Keypoint text descriptions
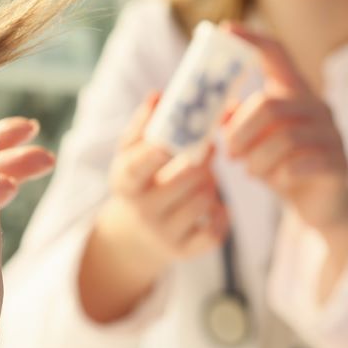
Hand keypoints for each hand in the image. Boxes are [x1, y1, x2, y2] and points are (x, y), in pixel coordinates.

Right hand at [93, 92, 229, 271]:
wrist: (136, 235)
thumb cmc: (140, 181)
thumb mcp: (131, 155)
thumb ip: (143, 125)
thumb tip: (158, 95)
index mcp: (125, 180)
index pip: (137, 166)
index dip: (152, 154)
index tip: (166, 144)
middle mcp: (141, 209)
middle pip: (187, 178)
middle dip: (202, 161)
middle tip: (207, 150)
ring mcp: (162, 234)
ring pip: (205, 199)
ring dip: (212, 184)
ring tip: (203, 179)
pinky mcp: (182, 252)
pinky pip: (215, 232)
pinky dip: (222, 215)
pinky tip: (214, 206)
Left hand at [221, 26, 347, 244]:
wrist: (321, 205)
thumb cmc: (282, 166)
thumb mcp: (255, 141)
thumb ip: (236, 121)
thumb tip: (213, 110)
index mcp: (295, 92)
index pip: (276, 54)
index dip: (251, 40)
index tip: (224, 30)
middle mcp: (317, 106)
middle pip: (269, 105)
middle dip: (240, 132)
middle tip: (228, 152)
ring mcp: (332, 133)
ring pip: (283, 137)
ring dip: (256, 158)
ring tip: (249, 171)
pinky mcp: (338, 162)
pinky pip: (300, 163)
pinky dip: (278, 174)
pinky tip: (274, 180)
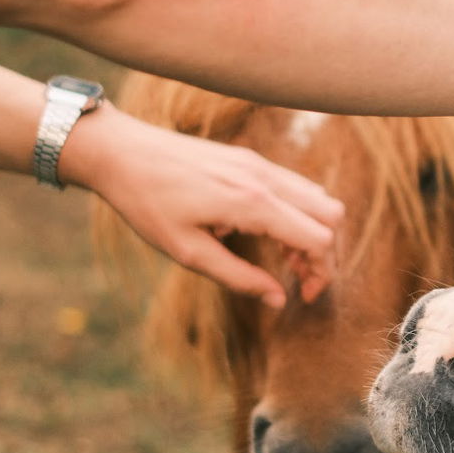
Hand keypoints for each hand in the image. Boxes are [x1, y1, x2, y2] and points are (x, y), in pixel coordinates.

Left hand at [63, 106, 344, 306]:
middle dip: (324, 252)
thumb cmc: (148, 204)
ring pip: (317, 196)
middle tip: (296, 277)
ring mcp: (259, 163)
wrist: (122, 152)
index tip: (301, 295)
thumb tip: (278, 299)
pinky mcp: (250, 157)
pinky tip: (265, 230)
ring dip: (311, 230)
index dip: (320, 272)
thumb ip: (239, 278)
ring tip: (282, 257)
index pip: (319, 238)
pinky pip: (294, 184)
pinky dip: (297, 212)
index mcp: (252, 203)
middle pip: (331, 215)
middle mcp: (264, 177)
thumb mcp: (188, 252)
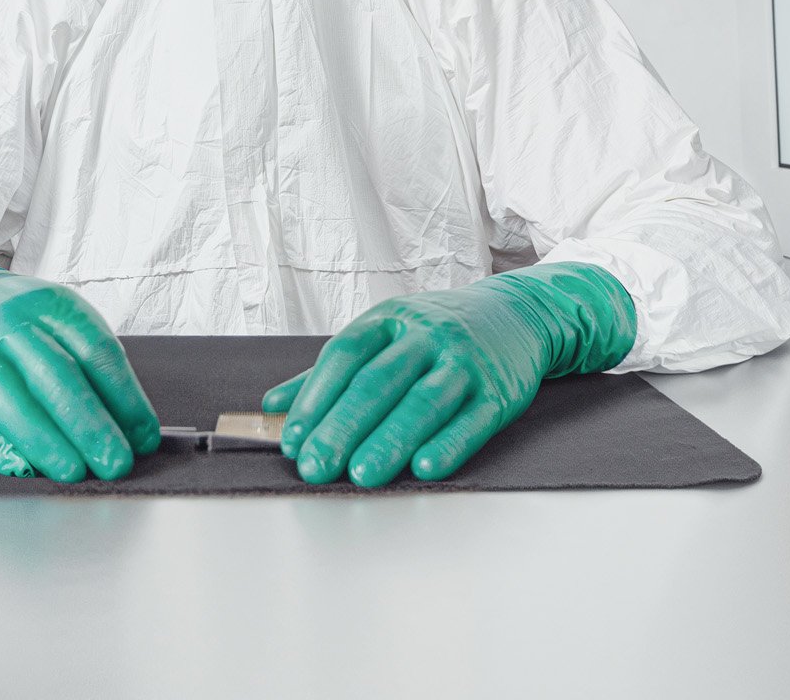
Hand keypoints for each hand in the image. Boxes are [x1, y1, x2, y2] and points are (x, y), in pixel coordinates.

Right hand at [0, 259, 158, 481]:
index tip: (143, 438)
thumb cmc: (28, 324)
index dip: (124, 397)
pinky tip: (23, 466)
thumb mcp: (69, 326)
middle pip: (54, 373)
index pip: (96, 350)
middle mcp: (10, 322)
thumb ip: (100, 373)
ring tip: (73, 470)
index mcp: (52, 304)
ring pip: (7, 396)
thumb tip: (134, 431)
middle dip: (88, 425)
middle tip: (114, 462)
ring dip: (42, 439)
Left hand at [262, 263, 635, 486]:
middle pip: (379, 382)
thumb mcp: (384, 336)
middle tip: (316, 465)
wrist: (517, 315)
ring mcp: (465, 363)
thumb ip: (328, 373)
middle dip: (343, 427)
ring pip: (423, 402)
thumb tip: (273, 408)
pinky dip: (448, 444)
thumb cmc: (438, 332)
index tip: (292, 439)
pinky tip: (424, 466)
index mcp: (390, 322)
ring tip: (361, 474)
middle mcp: (427, 337)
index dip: (316, 398)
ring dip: (390, 440)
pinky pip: (472, 420)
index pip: (345, 356)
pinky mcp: (499, 392)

• **Task requirements**
Give back precisely the lines above that start at the line containing "pinky tip: (23, 466)" and end at the line containing "ring dip: (42, 439)", inclusive. No other lines belong in the output.

• **Solution for this exercise**
pinky tip: (23, 466)
thumb mcp: (69, 326)
middle pip: (54, 373)
index pip: (96, 350)
middle mcp: (10, 322)
thumb ip: (100, 373)
ring tip: (73, 470)
index mcp: (52, 304)
ring pip: (7, 396)
thumb tip: (134, 431)
middle dip: (88, 425)
middle tip: (114, 462)
ring dip: (42, 439)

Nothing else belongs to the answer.